The media coverage of this is extensive, and to be fair, this is a very serious issue. However, we need to consider what the attack surface is. And in my own testing, the attack surface is low to non-existent – every single client of mine that I’ve tested, does not have a vulnerable implementation of OpenSSL or is not using the SSL Heartbeat extension ( this may be simply because I stick to 2 Linux distros alone ). Is this issue being blown out of proportion? I can’t talk for others but my own experience says yes.

That’s not to say you should not be vigilant – as a security professional, it’s always best to err on the side of caution. Prevention is better than cure …

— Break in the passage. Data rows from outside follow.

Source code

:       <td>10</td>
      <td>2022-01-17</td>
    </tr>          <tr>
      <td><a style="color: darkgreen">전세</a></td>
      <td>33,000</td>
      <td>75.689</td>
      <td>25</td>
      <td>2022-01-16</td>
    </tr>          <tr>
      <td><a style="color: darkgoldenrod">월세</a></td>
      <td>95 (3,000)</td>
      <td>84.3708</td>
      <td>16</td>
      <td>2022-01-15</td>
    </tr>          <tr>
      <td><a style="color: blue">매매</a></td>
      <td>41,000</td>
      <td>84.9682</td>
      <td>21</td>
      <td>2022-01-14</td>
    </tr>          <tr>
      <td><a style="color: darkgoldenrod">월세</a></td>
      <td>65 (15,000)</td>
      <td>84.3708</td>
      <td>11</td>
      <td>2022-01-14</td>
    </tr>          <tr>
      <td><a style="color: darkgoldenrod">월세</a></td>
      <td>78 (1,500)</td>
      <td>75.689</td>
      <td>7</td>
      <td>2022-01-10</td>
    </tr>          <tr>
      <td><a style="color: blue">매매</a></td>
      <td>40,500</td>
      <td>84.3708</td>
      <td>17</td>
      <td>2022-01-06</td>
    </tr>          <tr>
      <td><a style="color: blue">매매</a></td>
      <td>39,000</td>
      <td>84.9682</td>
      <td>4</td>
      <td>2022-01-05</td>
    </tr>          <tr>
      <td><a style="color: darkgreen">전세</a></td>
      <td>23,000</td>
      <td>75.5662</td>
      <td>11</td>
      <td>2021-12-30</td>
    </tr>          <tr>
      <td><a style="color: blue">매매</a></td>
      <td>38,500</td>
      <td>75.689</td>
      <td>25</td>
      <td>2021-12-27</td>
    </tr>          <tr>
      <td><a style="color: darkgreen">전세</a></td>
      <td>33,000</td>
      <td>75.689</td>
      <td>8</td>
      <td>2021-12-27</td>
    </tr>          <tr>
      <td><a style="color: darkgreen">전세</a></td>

There are a number of tools available for testing purposes as well as online SSL checkers like those from Qualys and Comodo. Test and make sure you’re covered.

UPDATE: The guys who wrote masscan, scanned the entire internet today and released some interesting numbers on vulnerable systems: approximately 600,000 out of ~ 28 million SSL-enabled servers. That’s 2.1% … not an entirely significant no but still a big issue depending on which sites are vulnerable.

There has been a lot of calls in the media for users of websites to change passwords. Make sure though that you change your password AFTER the affected site has been sorted out otherwise you’re just perpetuating the issue.

OpenID and SSL/DNS poisoning

Ben Laurie of Google’s Applied Security team, while working with an external researcher, Dr. Richard Clayton of the Computer Laboratory, Cambridge University, found that various OpenID Providers (OPs) had TLS Server Certificates that used weak keys, as a result of the Debian Predictable Random Number Generator (CVE-2008-0166).

In combination with the DNS Cache Poisoning issue (CVE-2008-1447) and the fact that almost all SSL/TLS implementations do not consult CRLs (currently an untracked issue), this means that it is impossible to rely on these OPs.

In order to mount an attack against a vulnerable OP, the attacker first finds the private key corresponding to the weak TLS certificate. He then sets up a website masquerading as the original OP, both for the OpenID protocol and also for HTTP/HTTPS.

Then he poisons the DNS cache of the victim to make it appear that his server is the true OpenID Provider.

There are two cases, one is where the victim is a user trying to identify themselves, in which case, even if they use HTTPS to “ensure” that the site they are visiting is indeed their provider, they will be unable to detect the substitution and will give their login credentials to the attacker.

The second case is where the victim is the Relying Party (RP). In this case, even if the RP uses TLS to connect to the OP, as is recommended for higher assurance, he will not be defended, as the vast majority of OpenID implementations do not check CRLs, and will, therefore, accept the malicious site as the true OP.